┌──
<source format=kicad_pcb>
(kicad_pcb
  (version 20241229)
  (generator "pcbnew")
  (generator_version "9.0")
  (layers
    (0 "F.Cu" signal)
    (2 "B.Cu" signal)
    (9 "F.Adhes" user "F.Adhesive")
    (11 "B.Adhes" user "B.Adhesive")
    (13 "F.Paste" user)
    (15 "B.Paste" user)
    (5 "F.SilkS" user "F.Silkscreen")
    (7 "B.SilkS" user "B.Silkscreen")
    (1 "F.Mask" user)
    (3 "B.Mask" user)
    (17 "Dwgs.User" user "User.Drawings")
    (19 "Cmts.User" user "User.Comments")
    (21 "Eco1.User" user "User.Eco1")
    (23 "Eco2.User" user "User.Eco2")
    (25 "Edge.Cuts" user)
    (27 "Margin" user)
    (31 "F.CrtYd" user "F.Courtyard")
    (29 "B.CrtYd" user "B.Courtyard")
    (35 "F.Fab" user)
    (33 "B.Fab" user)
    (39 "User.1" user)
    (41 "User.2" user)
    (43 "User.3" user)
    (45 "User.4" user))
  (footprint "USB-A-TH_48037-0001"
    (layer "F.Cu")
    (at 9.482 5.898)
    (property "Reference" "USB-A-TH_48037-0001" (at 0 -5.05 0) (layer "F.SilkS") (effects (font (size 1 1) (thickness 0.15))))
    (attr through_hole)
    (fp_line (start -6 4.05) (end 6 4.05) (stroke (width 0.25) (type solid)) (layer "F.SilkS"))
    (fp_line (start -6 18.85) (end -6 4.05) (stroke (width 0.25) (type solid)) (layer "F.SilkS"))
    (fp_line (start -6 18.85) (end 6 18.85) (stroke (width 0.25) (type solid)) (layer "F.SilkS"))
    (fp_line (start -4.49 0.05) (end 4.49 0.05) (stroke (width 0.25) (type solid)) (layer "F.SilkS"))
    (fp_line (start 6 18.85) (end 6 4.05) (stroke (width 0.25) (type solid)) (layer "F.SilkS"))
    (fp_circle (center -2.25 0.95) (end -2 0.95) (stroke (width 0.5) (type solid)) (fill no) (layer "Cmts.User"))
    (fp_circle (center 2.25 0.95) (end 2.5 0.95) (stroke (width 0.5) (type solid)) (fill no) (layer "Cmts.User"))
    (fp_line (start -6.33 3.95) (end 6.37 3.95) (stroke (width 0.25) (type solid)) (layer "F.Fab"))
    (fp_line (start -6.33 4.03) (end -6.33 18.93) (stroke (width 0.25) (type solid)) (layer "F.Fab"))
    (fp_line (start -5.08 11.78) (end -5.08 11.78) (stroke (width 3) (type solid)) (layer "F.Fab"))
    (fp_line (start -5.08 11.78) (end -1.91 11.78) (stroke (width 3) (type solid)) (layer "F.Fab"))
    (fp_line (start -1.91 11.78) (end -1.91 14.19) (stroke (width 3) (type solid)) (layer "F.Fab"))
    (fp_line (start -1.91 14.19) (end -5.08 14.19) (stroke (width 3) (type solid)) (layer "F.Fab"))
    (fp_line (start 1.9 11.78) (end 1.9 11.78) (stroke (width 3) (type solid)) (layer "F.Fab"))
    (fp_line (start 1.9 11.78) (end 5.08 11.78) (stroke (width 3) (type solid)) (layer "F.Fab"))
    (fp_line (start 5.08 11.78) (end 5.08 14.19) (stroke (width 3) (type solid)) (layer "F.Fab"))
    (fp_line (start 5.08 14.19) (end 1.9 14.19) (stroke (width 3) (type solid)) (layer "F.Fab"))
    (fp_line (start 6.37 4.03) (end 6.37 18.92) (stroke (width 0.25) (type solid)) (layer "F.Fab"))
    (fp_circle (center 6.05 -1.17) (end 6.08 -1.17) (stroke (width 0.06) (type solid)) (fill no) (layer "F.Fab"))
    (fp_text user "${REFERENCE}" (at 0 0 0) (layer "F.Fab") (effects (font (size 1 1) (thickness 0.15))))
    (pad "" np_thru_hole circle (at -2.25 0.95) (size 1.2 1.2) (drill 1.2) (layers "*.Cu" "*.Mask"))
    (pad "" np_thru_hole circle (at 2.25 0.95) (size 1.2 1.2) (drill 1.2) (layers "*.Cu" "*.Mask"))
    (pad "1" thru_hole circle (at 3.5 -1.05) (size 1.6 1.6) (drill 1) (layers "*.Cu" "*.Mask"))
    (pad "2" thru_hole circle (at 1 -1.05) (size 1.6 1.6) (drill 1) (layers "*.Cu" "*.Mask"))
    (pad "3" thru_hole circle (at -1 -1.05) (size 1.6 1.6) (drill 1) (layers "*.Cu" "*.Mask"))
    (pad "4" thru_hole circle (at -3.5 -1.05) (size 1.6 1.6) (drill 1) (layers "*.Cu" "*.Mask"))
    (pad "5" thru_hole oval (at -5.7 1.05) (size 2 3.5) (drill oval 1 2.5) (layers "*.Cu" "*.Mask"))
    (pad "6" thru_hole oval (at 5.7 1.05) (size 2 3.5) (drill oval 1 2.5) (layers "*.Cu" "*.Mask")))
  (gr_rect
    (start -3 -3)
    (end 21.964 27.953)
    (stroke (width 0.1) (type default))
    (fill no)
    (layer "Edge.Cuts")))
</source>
└──
**DESCRIPTION OF THE TASK**
Above are some records; copy each line there that contains "Adhes".

**ANSWER SPACE**
    (9 "F.Adhes" user "F.Adhesive")
    (11 "B.Adhes" user "B.Adhesive")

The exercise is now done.